The kata-agent can do "anything" because it is in the TCB (Trusted Compute Base) inside the VM. All trusted components need to run in the VM so having the drivers on the host is a no-go and BTW we had this model with Google many years ago and proved to be very problematic in so many ways. I would highly discourage going this way since this breaks a lot of use-cases.

Can GPUs from other vendors use existing CDI-related tools to generate CDI configs ?

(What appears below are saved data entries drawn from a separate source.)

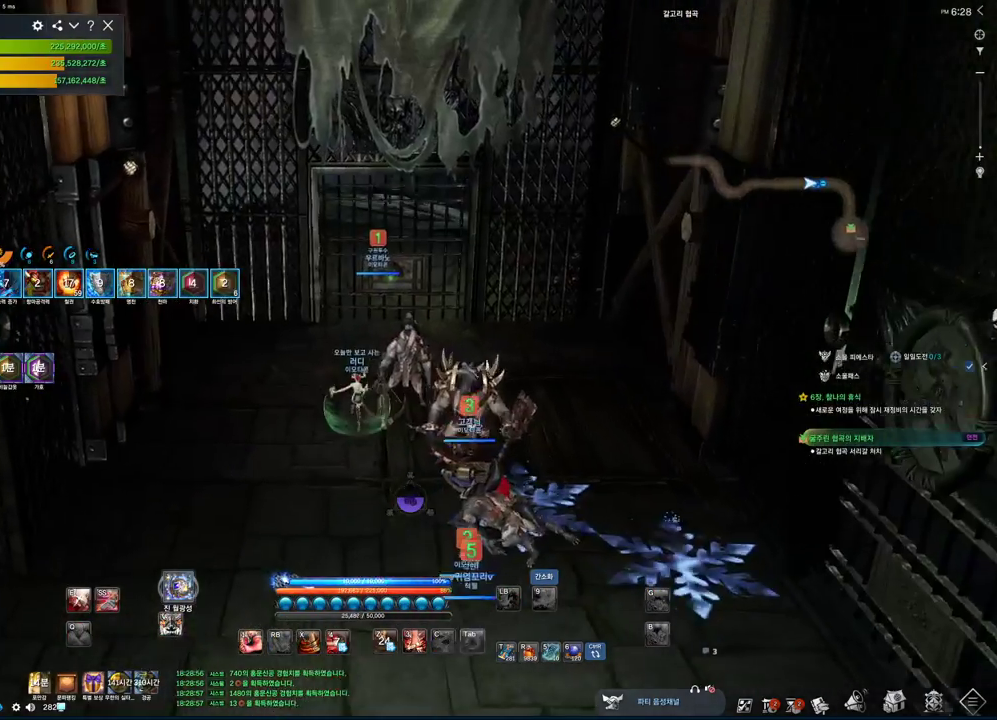
{"keys": ["alt", "w"], "mouse": [], "events": [[66, "alt", "down"], [233, "d", "up"]]}
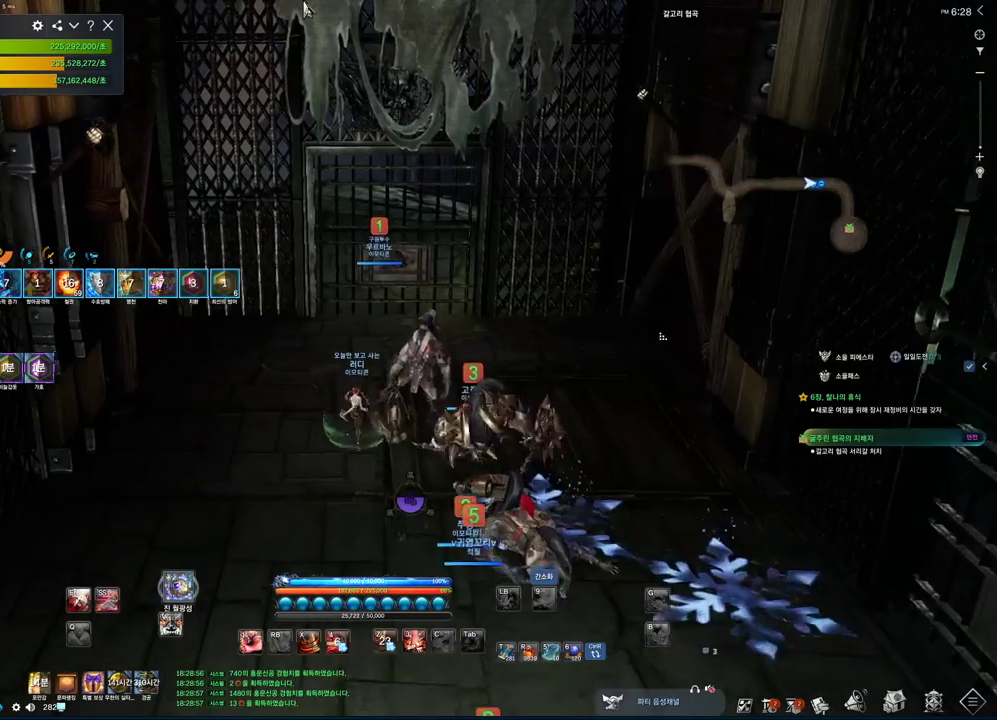
{"keys": ["alt", "w"], "mouse": [], "events": [[166, "mouse_left", "down"], [166, "mouse_right", "down"], [300, "mouse_left", "up"], [300, "mouse_right", "up"]]}
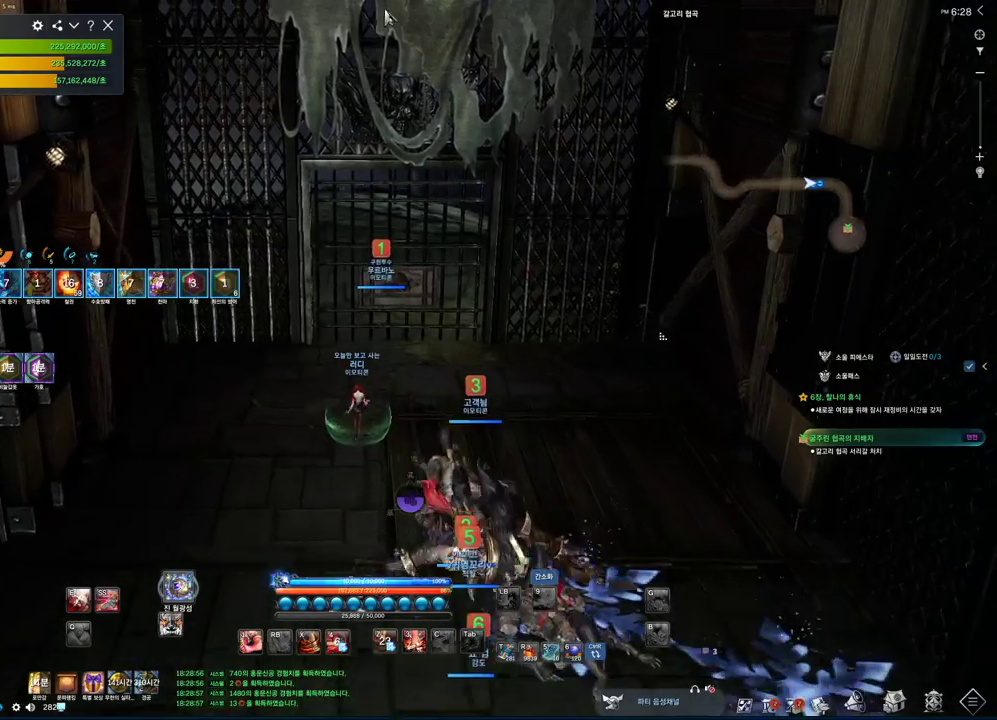
{"keys": ["w"], "mouse": [], "events": [[133, "mouse_left", "down"], [133, "mouse_right", "down"], [200, "d", "down"], [266, "mouse_left", "up"], [266, "mouse_right", "up"], [366, "d", "up"], [466, "alt", "up"]]}
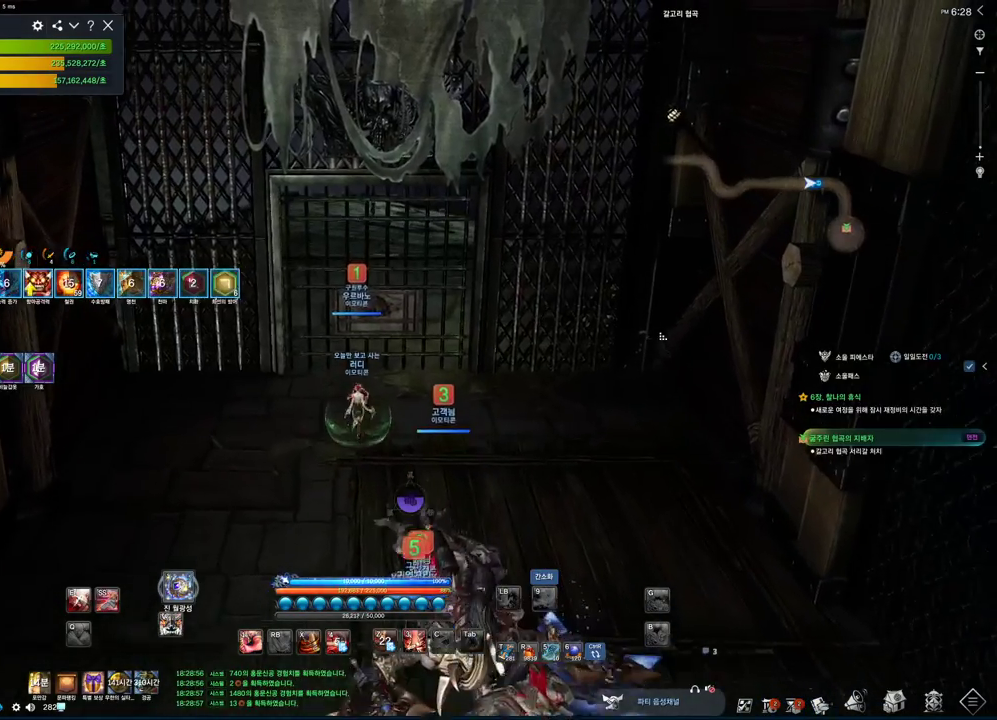
{"keys": ["w"], "mouse": [], "events": []}
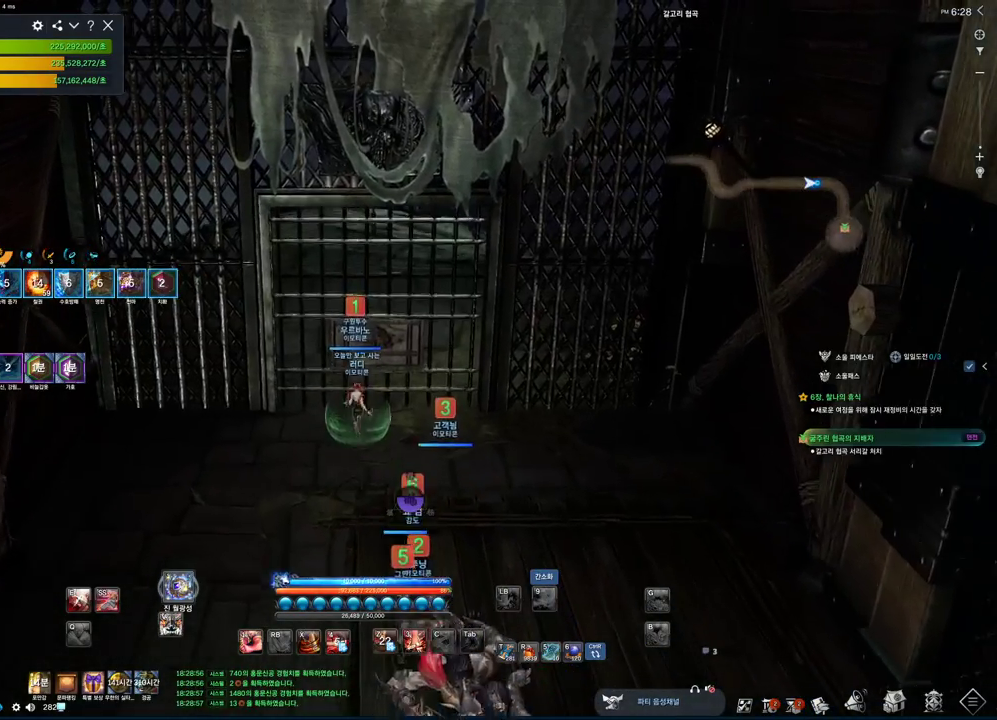
{"keys": ["w"], "mouse": [], "events": []}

In the NVIDA case the device-plugin creates the VFIO CDI specs. This is simple enough so I would assume that a Intel or AMD device-plugin does the same, this will integrated into DRA see e.g.: https://github.com/NVIDIA/k8s-dra-driver

Meta-information can also be supplied by DP and DRA plugin but this is vendor dependent. We can add some logic to kata-ctl for generating VFIO CDI specs but I assume that each vendor will have it's own CDI spec generation tool.

If NVDIA GPU drivers are not installed on host, can we use cdi-related tools to generate CDI configs?

Yes, the nvidia-rootfs will generate the CDI specs during driver load and initialization of the GPU, we need per vendor special commands to make it work properly (will link a PR soon here)

If CDI's meta data(or CDI spec annotations) can be mapped with OCI Spec annotations in containerd/CDI processing stage ?

containerd currently has no support for it, but you can read the CDI spec in the outer runtime and setup the VM accordingly the kata-agent does not need any additional meta information since the outer runtime sets up the VM and PCIe topology.

The https://github.com/kubernetes/enhancements/pull/4113 will introduce some changes to containerd that we're working on and we will consider meta information in this context. Will tag you on it.